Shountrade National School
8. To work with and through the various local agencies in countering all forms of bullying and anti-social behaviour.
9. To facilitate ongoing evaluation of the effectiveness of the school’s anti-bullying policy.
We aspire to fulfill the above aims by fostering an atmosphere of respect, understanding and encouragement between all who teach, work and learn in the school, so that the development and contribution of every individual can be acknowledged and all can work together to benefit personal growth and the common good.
--
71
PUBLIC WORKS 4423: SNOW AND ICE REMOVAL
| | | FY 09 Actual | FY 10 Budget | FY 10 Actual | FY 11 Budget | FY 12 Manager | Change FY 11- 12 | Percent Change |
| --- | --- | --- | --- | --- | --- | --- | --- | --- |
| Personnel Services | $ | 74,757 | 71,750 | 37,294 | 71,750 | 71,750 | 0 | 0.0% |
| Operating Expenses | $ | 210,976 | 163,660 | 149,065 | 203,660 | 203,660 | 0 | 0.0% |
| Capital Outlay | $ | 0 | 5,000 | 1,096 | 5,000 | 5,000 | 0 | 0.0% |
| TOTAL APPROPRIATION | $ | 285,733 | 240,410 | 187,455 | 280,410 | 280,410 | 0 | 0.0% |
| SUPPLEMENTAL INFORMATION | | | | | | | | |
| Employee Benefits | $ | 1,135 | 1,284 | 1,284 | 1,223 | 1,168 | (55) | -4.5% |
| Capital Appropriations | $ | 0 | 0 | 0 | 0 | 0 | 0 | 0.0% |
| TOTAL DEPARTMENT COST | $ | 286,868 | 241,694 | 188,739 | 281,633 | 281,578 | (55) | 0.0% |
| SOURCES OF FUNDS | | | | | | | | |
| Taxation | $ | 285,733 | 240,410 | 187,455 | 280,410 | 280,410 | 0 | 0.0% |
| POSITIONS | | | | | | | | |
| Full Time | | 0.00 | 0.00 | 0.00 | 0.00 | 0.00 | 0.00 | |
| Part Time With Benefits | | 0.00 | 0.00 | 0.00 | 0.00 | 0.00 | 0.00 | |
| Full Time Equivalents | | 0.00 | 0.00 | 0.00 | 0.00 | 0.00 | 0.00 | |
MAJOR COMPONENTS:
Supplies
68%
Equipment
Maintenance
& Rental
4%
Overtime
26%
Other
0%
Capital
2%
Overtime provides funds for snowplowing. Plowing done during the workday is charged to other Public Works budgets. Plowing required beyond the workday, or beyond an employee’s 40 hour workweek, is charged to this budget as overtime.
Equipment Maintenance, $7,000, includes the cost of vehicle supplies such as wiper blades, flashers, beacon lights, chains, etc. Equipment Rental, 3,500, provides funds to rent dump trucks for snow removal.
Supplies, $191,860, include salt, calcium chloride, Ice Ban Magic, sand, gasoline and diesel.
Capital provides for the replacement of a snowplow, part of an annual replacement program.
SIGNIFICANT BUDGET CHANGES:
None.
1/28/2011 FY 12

_TASK OBJECTIVE_. When a line in the material above includes the word "TOTAL", copy that line.

_ANSWER TO THIS EXERCISE_.
| TOTAL APPROPRIATION | $ | 285,733 | 240,410 | 187,455 | 280,410 | 280,410 | 0 | 0.0% |
| TOTAL DEPARTMENT COST | $ | 286,868 | 241,694 | 188,739 | 281,633 | 281,578 | (55) | 0.0% |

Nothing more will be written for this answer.